A plan by India to regulate what it terms “non-personal” data has roiled the executives of Big Tech companies like Amazon, Facebook and Google and advocates for freedom and competition in business, Reuters reported.
A panel was appointed by the Indian government last month to regulate data that doesn’t contain personal details and yet is crucial to letting companies do business, according to Reuters. The idea is for the companies to share data so as to spur research, national security and policymaking.

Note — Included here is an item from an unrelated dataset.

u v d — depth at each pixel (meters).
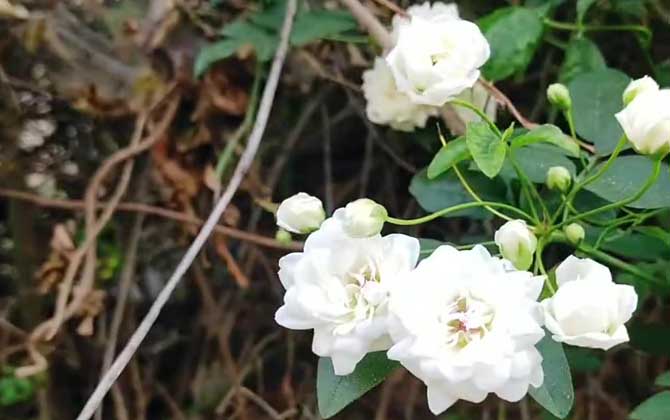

However, this was met with opposition from the U.S.-India Business Council (USIBC), which said this was “anathema” to promoting competition, and that it could potentially hurt trade and investment in developing countries, Reuters reported. The panel’s proposals also run contrary to Indian Prime Minister Narendra Modi’s initiative to get more U.S. companies to invest in India.
A Washington, D.C.-headquartered law firm, Covington and Burling, said India’s proposals are “far-reaching concepts that would have a significant impact on the ability of both Indian and multinational firms to do business in India,” in a note prepared for the USIBC, Reuters reported.
A USIBC drafted letter said the organization as well as the U.S. Chamber of Commerce are “categorically opposed” to requiring the sharing of proprietary data, according to Reuters. The letter hasn’t been published yet, but it is expected to be completed and submitted in a matter of weeks.
The plan to regulate data is another irritant for tech companies already mired in tight eCommerce rules and concerns over antitrust. It could put more distance between New Delhi and the U.S., compounding on differences over digital taxes and tariffs, Reuters reported.
In January, India was mulling a data protection law that would require companies to get permission from users before collecting their data in any way.